I saw the painting 'Cornel Rhos - Spring' by William Morris Hunt in the Pre-Raphaelites exhibition in Nationalmuseum in Stockholm. Many times. It was one of my absolute favourites in that show. Unfortunately I can't find a picture of it online..

Erik Bongers said...

Not that it's relevant, but "Washington Crossing" brings back memories of my visit to the Met and to a previous carrier where I visited J&J in Titusville NJ, at walking distance of the actual crossing location along the Delaware.
But as I said, not really relevant.

Honey P. Amplegood said...
This comment has been removed by the author.
Jesse Hamm said...

I recall Frank Frazetta remarking in an interview that he wasn't very influenced by N.C. Wyeth, with whom he's sometimes compared, but rather by old German painters. He didn't identify the German painters, but looking at these works and the qualities James mentions (their strongest accents and focal point in middle ground, dark framing masses at the sides of the compositions, stormy skies and dramatic lighting, filmy or atmospheric distances), I wonder whether this was the group he meant.

Hank said...

I'm always kind of happy, whenn I read about german artists here at Your blog. Thank's for that! :-) The "Düsseldorfer Malerschule" for me (as a student at the "Düsseldorfer Kunstakademie") was and is a great inspiration, allthough ther weren't really outstanding painters. Only well informed people know the names of Andreas and Oswald Achenbach, for example. On the one side, their compositions were really impressive and their knowledge of how to make pictures look "erhaben" (means: impressive in an grand with a sense of awe) was astonishing. But they weren't great painters, if one looks at their "brush-work". No "peinture", if You know, what I mean.
And they got with the "Münchener Malerschule" big competitors in the second half of the 19th century. Like Leibl or Böcklin, for example.

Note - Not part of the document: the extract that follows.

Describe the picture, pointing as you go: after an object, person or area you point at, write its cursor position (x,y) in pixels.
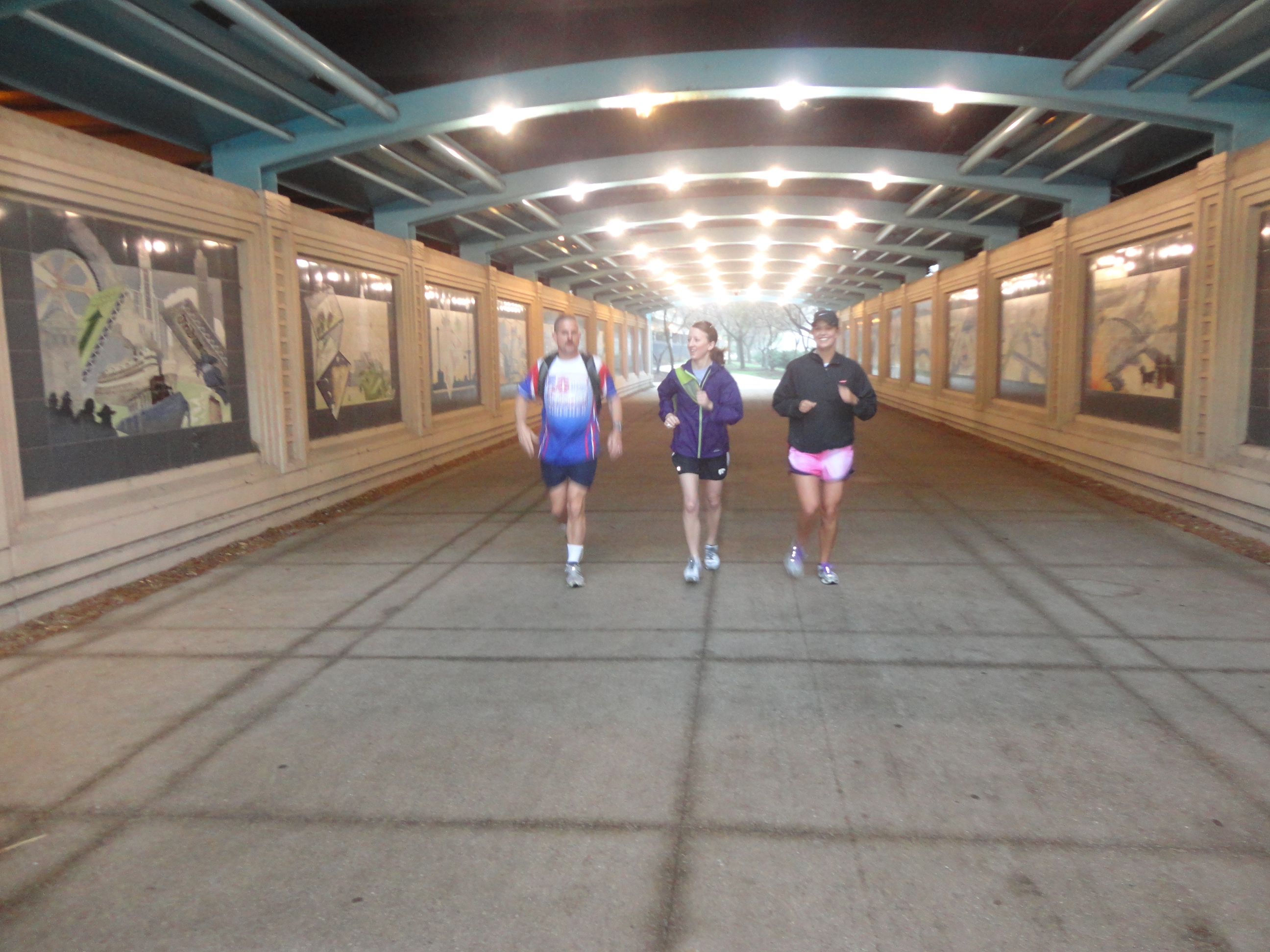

Nevertheless it's really worth the time to look at and examine the landscapes of the "Düsseldorfer Malerschule" protagonists. For example the two Achenwald brothers. The "nordic" Andreas Achenbach painted many norwayen landscapes with impressive clouds, storms, the expressive mountains and fjords ob the scandinavien countrys. His "southern" brother painted large italian landscapes, very warm, with red glowing imprimiturs. I prefer the nordish Achenbach, but that's just a matter of taste...

Perhaps You could write something about the "Münchner Malerschule" in the future? Some american "impressionists" like T.C. Steele, William Forsyth or Ottis Adams studied in Munich (together with famous german Painters like Lovis Corinth) and it's interesting to see, how their training/education in Germany influenced their work, when they returned to the USA.

Kunst Kommt Von Können said...

Hank, i always shake my head when i read something like your comment
"But they weren't great painters, if one looks at their "brush-work". No "peinture", if You know, what I mean."

Or, in other words, No brushwork visible == no great painter. Thats only a matter of taste, not more. And a bad taste in my opinion, because it's often connected with the hype of no-skill art.

In my book, someone like Carl Friedrich Lessing is one of the greatest figurative Landscape painter ever, BECAUSE OF his finished, detailled painting style.

r8r said...

Unknown said...

American landscape artist,Worthington Whittredge was studying also with Bierstadt informally at the Dusseldorf Academy and was living for a period with Achenbach in Dusseldorf.